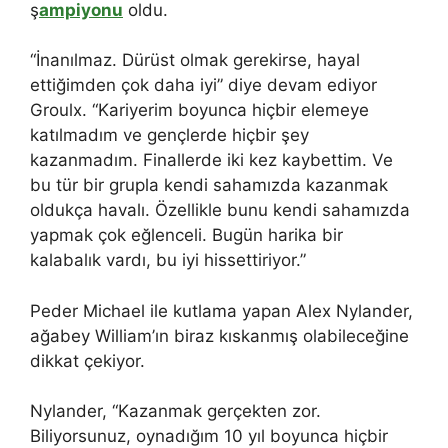
ş
ampiyonu
oldu.
“İnanılmaz. Dürüst olmak gerekirse, hayal
ettiğimden çok daha iyi” diye devam ediyor
Groulx. “Kariyerim boyunca hiçbir elemeye
katılmadım ve gençlerde hiçbir şey
kazanmadım. Finallerde iki kez kaybettim. Ve
bu tür bir grupla kendi sahamızda kazanmak
oldukça havalı. Özellikle bunu kendi sahamızda
yapmak çok eğlenceli. Bugün harika bir
kalabalık vardı, bu iyi hissettiriyor.”
Peder Michael ile kutlama yapan Alex Nylander,
ağabey William’ın biraz kıskanmış olabileceğine
dikkat çekiyor.
Nylander, “Kazanmak gerçekten zor.
Biliyorsunuz, oynadığım 10 yıl boyunca hiçbir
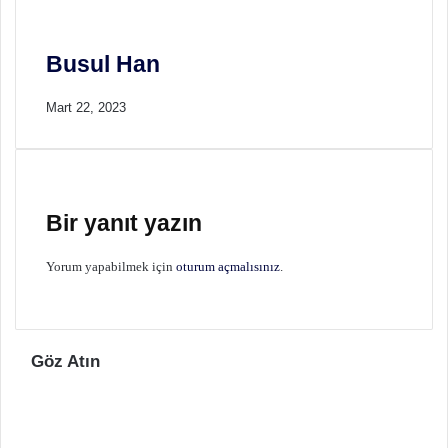
Busul Han
Mart 22, 2023
Bir yanıt yazın
Yorum yapabilmek için
oturum açmalısınız
.
Göz Atın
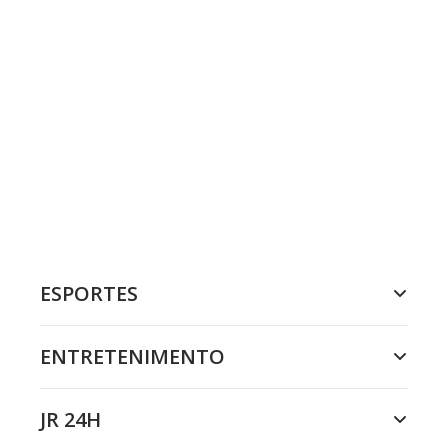
ESPORTES
ENTRETENIMENTO
JR 24H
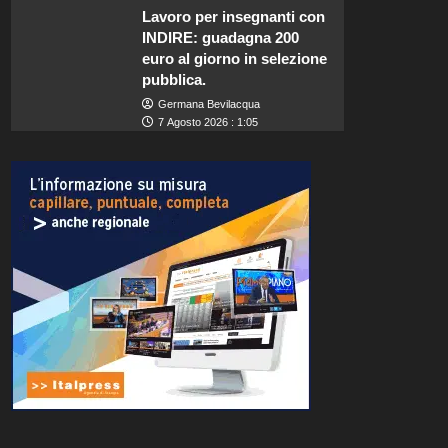
Lavoro per insegnanti con
INDIRE: guadagna 200
euro al giorno in selezione
pubblica.
Germana Bevilacqua
7 Agosto 2026 : 1:05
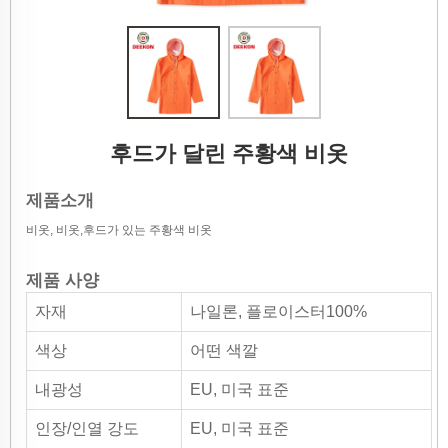
후드가 달린 주황색 비옷
제품소개
비옷, 비옷,후드가 있는 주황색 비옷
제품 사양
자재
나일론, 플로이스터100%
색상
어떤 색깔
내광성
EU, 미국 표준
인장/인열 강도
EU, 미국 표준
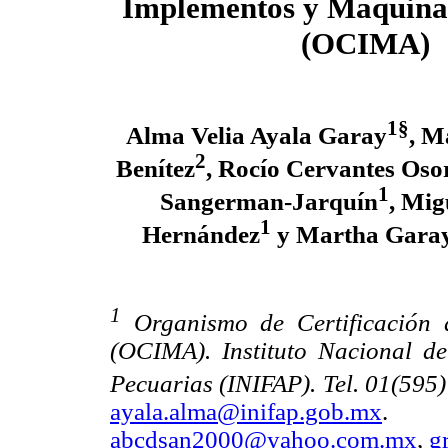
Implementos y Maquinar
(OCIMA)
1§
Alma Velia Ayala Garay
, M
2
Benítez
, Rocío Cervantes Oso
1
Sangerman-Jarquín
, Mig
1
Hernández
y Martha Gara
1
Organismo de Certificación
(OCIMA). Instituto Nacional de 
Pecuarias (INIFAP). Tel. 01(595
ayala.alma@inifap.gob.mx
abcdsan2000@yahoo.com.mx
,
g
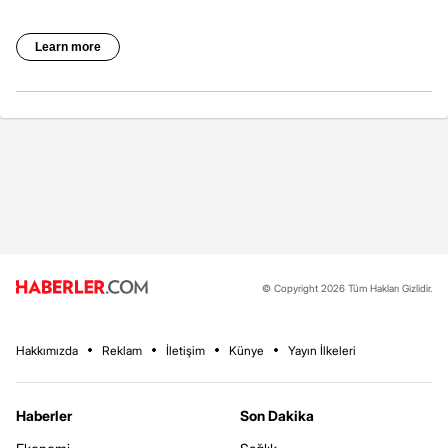
© Copyright 2026 Tüm Hakları Gizlidir.
Hakkımızda
Reklam
İletişim
Künye
Yayın İlkeleri
Haberler
Son Dakika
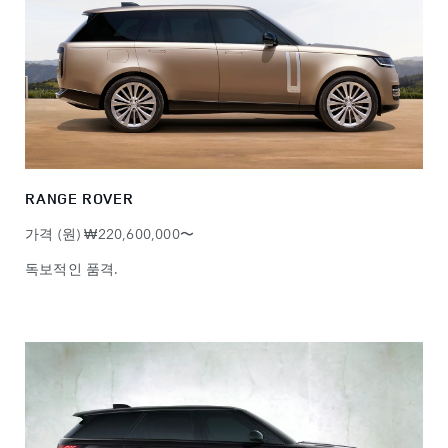
RANGE ROVER
가격 (원) ₩220,600,000〜
독보적인 품격.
·····
# YOUR INSTRUCTIONS
Pictures aside, set down the lines from the one containing "Germana Bevilacqua" through the end of the records above, exactly and only those.

# EXPECTED OUTPUT
Germana Bevilacqua
7 Agosto 2026 : 1:05
후드가 달린 주황색 비옷
제품소개
비옷, 비옷,후드가 있는 주황색 비옷
제품 사양
자재
나일론, 플로이스터100%
색상
어떤 색깔
내광성
EU, 미국 표준
인장/인열 강도
EU, 미국 표준
Implementos y Maquinar
(OCIMA)
1§
Alma Velia Ayala Garay
, M
2
Benítez
, Rocío Cervantes Oso
1
Sangerman-Jarquín
, Mig
1
Hernández
y Martha Gara
1
Organismo de Certificación
(OCIMA). Instituto Nacional de 
Pecuarias (INIFAP). Tel. 01(595
ayala.alma@inifap.gob.mx
abcdsan2000@yahoo.com.mx
,
g
© Copyright 2026 Tüm Hakları Gizlidir.
Hakkımızda
Reklam
İletişim
Künye
Yayın İlkeleri
Haberler
Son Dakika
RANGE ROVER
가격 (원) ₩220,600,000〜
독보적인 품격.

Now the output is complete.